For one-off users, there isn’t any incentive to use GRS over National Express West Midlands. Single fares are the same price (short hop £1.80 – and who knows what a “short hop” is?, and £2.10 for regular journeys) and no return prices. N-bus tickets are sold, which retail at £4.30 (30p more than National Express West Midlands’ “DaySaver” ticket).

But for me, it’s a downmarket operation. Other operators, both large and small, have mainly decent operations these days. Centro has done well with infrastructure, timetables and other aspects of local transport. The West Midlands urban area has real issues with congestion and needs a good bus “offer” to try and tempt new users. Satisfaction is up in the most recent Passenger Focus survey (albeit from a relatively lower starting point than other areas of the UK), but it’s down to hard work by everyone who works in the industry locally that this has been achieved. But it doesn’t take much to cast a negative view on buses, especially when faced with something like a downmarket operation.

Supporters of Quality Contracts will no doubt point to the fact that this type of thing wouldn’t happen under their regime. But we’ve managed to continue with a free market in Birmingham City Centre and eradicate the worst of the poorly performing operators.

I accept entirely in a free market the right for operators like GRS to ply their trade, but in my view it damages the image of public transport. There isn’t even a cash incentive for me to use their services. Unfortunately, despite very well-intentioned attempts to compare bus operation to retail, it isn’t the same game. Yes, if Tesco p*** me off, I’ll go in Sainsbury’s instead, but stood at a bus stop in the rain waiting for a bus, will I be so principled? As I’ve mentioned, the GRS “product” is no cheaper than the alternative.

What’s the answer? There isn’t one, of course. So long as deregulated bus operation in the UK continues, we’ll continue to see smaller operators of varying degrees of quality pop up. That isn’t to say some of the “big boys” don’t need to up their game sometimes, but the prize is to see more and more people feel confident to use buses, feel they are getting value for money, can rely on their service, and receive a quality of service that makes them think “I can use this regularly”.

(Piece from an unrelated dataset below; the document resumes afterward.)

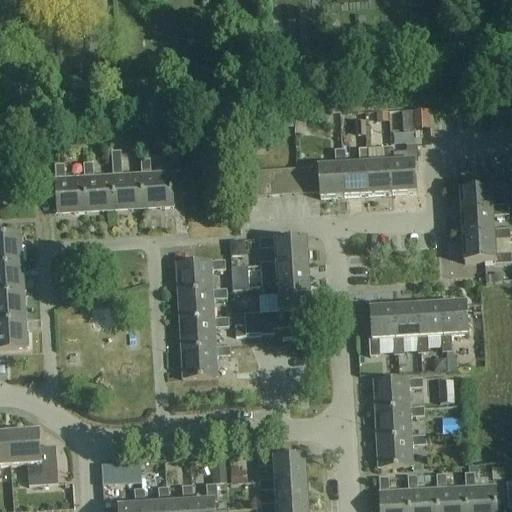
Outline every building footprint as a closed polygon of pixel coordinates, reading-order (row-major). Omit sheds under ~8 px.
[(430,113),(412,114),(413,134),(431,133),(430,113)] [(389,115),(376,116),(377,125),(389,124),(389,115)] [(307,119),(294,120),(295,128),(307,127),(307,119)] [(276,137),(292,135),(291,124),(275,125),(276,137)] [(355,138),(366,138),(365,124),(355,124),(355,138)] [(244,153),(264,151),(263,136),(243,137),(244,153)] [(390,165),(392,196),(417,195),(415,165),(418,165),(417,147),(406,148),(407,154),(393,155),(394,165),(390,165)] [(394,165),(393,155),(393,149),(383,150),(384,166),(370,167),(366,167),(368,198),(392,196),(390,165),(394,165)] [(366,167),(370,167),(369,150),(359,151),(360,167),(345,168),(342,168),(344,200),(368,198),(366,167)] [(342,168),(345,168),(344,152),(335,153),(336,169),(318,170),(319,196),(320,201),(344,200),(342,168)] [(142,177),(141,178),(122,179),(120,154),(111,155),(113,179),(115,213),(144,211),(142,177)] [(142,177),(144,211),(173,209),(171,176),(150,177),(149,162),(140,163),(141,178),(142,177)] [(84,181),(86,215),(115,213),(113,179),(93,181),(92,166),(83,166),(84,181)] [(86,215),(84,181),(64,182),(63,167),(54,168),(57,216),(86,215)] [(305,171),(307,197),(319,196),(318,170),(305,171)] [(295,198),(307,197),(305,171),(293,172),(295,198)] [(282,198),(295,198),(293,172),(281,173),(282,198)] [(268,174),(270,199),(282,198),(281,173),(268,174)] [(255,175),(257,200),(270,199),(268,174),(255,175)] [(245,201),(257,200),(255,175),(243,175),(245,201)] [(493,218),(508,217),(507,207),(492,208),(491,190),(460,193),(462,217),(492,215),(493,218)] [(462,217),(463,241),(494,239),(494,242),(510,241),(509,230),(493,232),(493,218),(492,215),(462,217)] [(0,264),(22,263),(20,234),(0,235),(0,264)] [(495,256),(494,242),(494,239),(463,241),(465,266),(495,264),(495,266),(511,265),(510,255),(495,256)] [(277,268),(308,266),(307,242),(276,244),(275,241),(259,242),(259,252),(276,251),(277,265),(277,268)] [(0,264),(0,293),(23,292),(22,263),(0,264)] [(224,263),(176,266),(178,295),(212,293),(211,274),(225,273),(224,263)] [(278,292),(310,290),(308,266),(277,268),(277,265),(260,266),(261,276),(277,275),(278,289),(278,292)] [(247,271),(231,272),(232,295),(248,294),(247,271)] [(280,316),(259,317),(261,339),(274,338),(274,332),(294,331),(294,329),(293,329),(292,315),(311,314),(310,290),(278,292),(278,289),(262,290),(262,300),(279,299),(280,316)] [(0,322),(25,321),(23,292),(0,293),(0,322)] [(180,324),(214,322),(213,303),(226,302),(226,292),(212,293),(178,295),(180,324)] [(245,295),(245,309),(263,308),(262,294),(245,295)] [(467,306),(442,308),(444,339),(441,339),(442,355),(445,355),(452,354),(451,339),(469,338),(467,306)] [(427,340),(441,339),(444,339),(442,308),(418,309),(420,341),(417,341),(418,357),(428,356),(427,340)] [(403,342),(417,341),(420,341),(418,309),(394,311),(396,342),(393,342),(394,358),(396,358),(404,357),(403,342)] [(379,343),(393,342),(396,342),(394,311),(370,312),(370,315),(371,329),(372,342),(369,343),(370,360),(380,359),(379,343)] [(370,315),(355,315),(356,330),(371,329),(370,315)] [(245,342),(244,320),(233,321),(235,343),(245,342)] [(25,321),(0,322),(0,351),(27,350),(25,321)] [(216,351),(216,350),(215,331),(228,330),(228,321),(214,322),(180,324),(182,353),(216,351)] [(216,351),(182,353),(184,382),(218,380),(216,360),(230,359),(229,349),(216,350),(216,351)] [(452,354),(445,355),(446,375),(458,374),(458,365),(452,354)] [(415,357),(415,370),(427,371),(428,357),(415,357)] [(445,364),(434,365),(435,375),(446,375),(445,364)] [(410,411),(408,391),(422,390),(422,381),(373,384),(375,413),(410,411)] [(455,406),(453,383),(439,384),(440,407),(455,406)] [(211,409),(232,409),(232,400),(211,399),(211,409)] [(411,440),(411,439),(410,420),(424,420),(423,410),(410,411),(375,413),(377,442),(411,440)] [(444,438),(462,436),(461,421),(442,422),(444,438)] [(9,437),(11,469),(27,468),(28,489),(58,487),(56,450),(40,451),(39,435),(9,437)] [(0,469),(11,469),(9,437),(0,437),(0,469)] [(411,440),(377,442),(378,471),(412,469),(411,449),(426,448),(425,439),(411,439),(411,440)] [(275,485),(307,484),(305,459),(275,461),(275,459),(258,460),(258,470),(275,469),(276,482),(275,485)] [(142,487),(141,467),(128,468),(129,488),(142,487)] [(226,474),(213,475),(214,488),(216,488),(226,487),(226,474)] [(232,487),(246,486),(245,474),(231,474),(232,487)] [(467,491),(468,511),(497,511),(496,489),(475,490),(474,476),(469,476),(465,476),(466,491),(467,491)] [(468,511),(467,491),(466,491),(447,492),(446,477),(436,478),(437,492),(438,492),(438,511),(468,511)] [(409,494),(409,511),(438,511),(438,492),(437,492),(418,493),(417,479),(407,479),(408,494),(409,494)] [(409,511),(409,494),(408,494),(389,495),(388,480),(379,481),(380,511),(409,511)] [(308,508),(307,484),(275,485),(276,482),(259,483),(260,493),(276,492),(277,507),(277,510),(308,508)] [(191,506),(191,511),(215,511),(215,504),(217,504),(216,488),(214,488),(206,488),(207,504),(193,505),(191,506)] [(191,511),(191,506),(193,505),(192,489),(182,490),(184,506),(169,507),(166,507),(166,511),(191,511)] [(142,508),(142,511),(166,511),(166,507),(169,507),(168,491),(158,491),(160,507),(145,508),(142,508)] [(142,511),(142,508),(145,508),(144,492),(134,493),(135,509),(118,510),(117,511),(142,511)]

In the week I am writing this post, it is national “Catch The Bus” week – an excellent initiative to encourage bus use and point out the real benefits of catching the bus. Sadly, judging by my 246 experience, we still have a way to go.

Work in progress.

The Joy of Tech…


More joy for the hapless consumers of “technology” – this time it’s the bus users of Birmingham.
When these smart new “totems” were installed, we were told that “live GPS-tracked buses” would appear on the digital screen and we’d all know when our bus was coming.
This has the potential to transform the image of bus travel and improve our lot when it comes to guessing how long we have to wait. I waxed lyrical about to anyone who would listen (and plenty who wouldn’t).
But it’s never worked properly or reliably.
And I’m greatly saddened to stand here,  in Colmore Row, watching the totem display standard timetabled information and worse still watch the punters ignoring it.
Another fine example of IT geeks talking the talk, but when it comes to it,  installing a system that promises so much but fails miserably in its execution.